Trump’s UnChristian Treatment of My Family This Christmas

Edgar Cabrera
3 min readDec 24, 2020

My name is Edgar Cabrera, and I am a U.S. citizen living in Macon, Georgia. President Trump’s marriage penalty hurts me and the 166,000 other Americans in Georgia who were denied Covid relief checks because we married or have a parent who is not a citizen. Unequal treatment of U.S. citizens is morally wrong, economically harmful and politically foolish.

I am the parish coordinator for a Hispanic ministry. I heard the calling from God to serve as a bridge between American and Hispanic communities, not just in our faith but in our shared culture. I met my wife Maria at our church over four years ago. We fell in love and got married.

Nearly 2 million U.S. citizens like me were left out of the first round of covid relief checks because we filed taxes with an immigrant who used an Individual Taxpayer Identification Number, or ITIN, a legal alternative to a Social Security number.
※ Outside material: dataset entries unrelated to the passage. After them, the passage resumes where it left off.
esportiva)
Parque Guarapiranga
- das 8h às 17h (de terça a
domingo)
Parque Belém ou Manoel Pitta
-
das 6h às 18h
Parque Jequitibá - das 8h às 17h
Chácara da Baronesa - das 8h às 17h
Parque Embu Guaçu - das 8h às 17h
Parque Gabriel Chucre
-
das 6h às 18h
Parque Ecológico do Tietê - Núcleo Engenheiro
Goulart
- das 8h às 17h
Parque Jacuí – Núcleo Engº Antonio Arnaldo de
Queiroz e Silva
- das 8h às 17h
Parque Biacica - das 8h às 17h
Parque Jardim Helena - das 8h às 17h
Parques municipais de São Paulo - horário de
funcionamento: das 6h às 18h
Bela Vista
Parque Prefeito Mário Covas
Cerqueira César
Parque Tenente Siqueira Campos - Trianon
With my hours cut back and my wife working at a manufacturing company that saw a big covid spread, a stimulus check meant the difference between staying home and quarantining when we get sick or going to work to put food on the table.
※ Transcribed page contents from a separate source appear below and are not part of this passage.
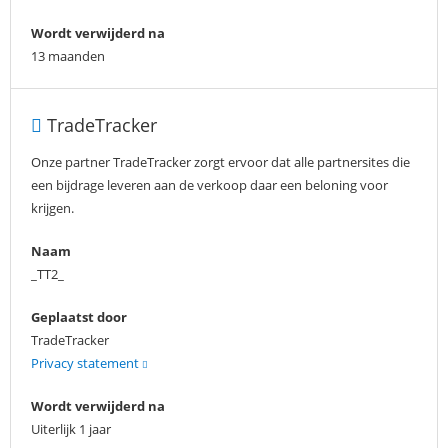
Wordt verwijderd na
13 maanden
TradeTracker
Onze partner TradeTracker zorgt ervoor dat alle partnersites die
een bijdrage leveren aan de verkoop daar een beloning voor
krijgen.
Naam
_TT2_
Geplaatst door
TradeTracker
Privacy statement
Wordt verwijderd na
Uiterlijk 1 jaar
I was overjoyed to hear on Monday night that Congress corrected this unkind and unjust mistake. With a veto proof majority, Congress passed a $900 Billion covid relief package that included payments of $600 for an individual U.S. Citizen and $600 for each dependent child in mixed-status families. The new bill also allows families to recover the covid relief check I was denied in the first round of stimulus payments — $1,200 for each U.S. citizen taxpayer and $500 for each U.S. citizen child — when we file our 2020 taxes next year.
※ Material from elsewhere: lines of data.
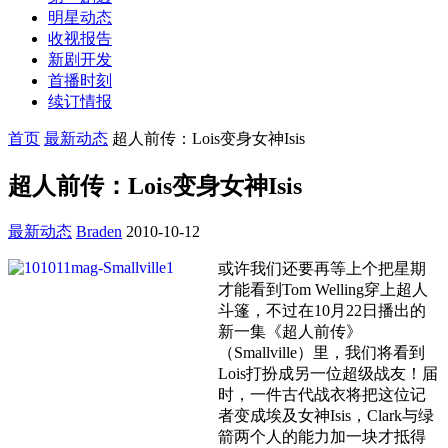
明星动态
收视报告
新剧开发
首播时刻
续订情报
首页
最新动态
超人前传：Lois变身女神Isis
超人前传：Lois变身女神Isis
最新动态
Braden
2010-10-12
或许我们还要再等上个把星期
才能看到Tom Welling穿上超人
斗篷，不过在10月22日播出的
新一集《超人前传》
（Smallville）里，我们将看到
Lois打扮成另一位超级战友！届
时，一件古代战衣将把这位记
者变成埃及女神Isis，Clark与绿
箭两个人的能力加一块才抵得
Then on Tuesday, President Trump, in a video posted on Twitter, falsely claimed that “family members of illegal aliens” would receive “far more than the Americans are given.” These family members who are finally eligible are American citizens like me and we will receive exactly the same payments as other American Citizens — less actually because my wife is still ineligible.

Trump is using lies to discriminate against Americans. Penalizing US Citizens because we married or have a parent who is not a citizen is morally wrong. It is also economically harmful — denying checks to nearly 3.5 million U.S. Citizen spouses and children including 166,000 in Georgia will result in a loss of over $5.9 billion in local economic activities.

In fact, including U.S. citizens in mixed status families is popular. Recent polling shows that 91% of registered voters believe that households with citizens and undocumented immigrants should be eligible to receive cash assistance from federal covid relief funds, and 84% of Republican voters agreed that mixed-status household should get relief.

I voted in November and will vote on January 5th in Georgia’s special election that will determine the control of the US Senate. Like me, 166,000 other citizens in Georgia who live in mixed status families are watching closely. Blowing up a bipartisan consensus just before Christmas, and attacking 166,000 US citizens in Georgia is politically very foolish for such an important state.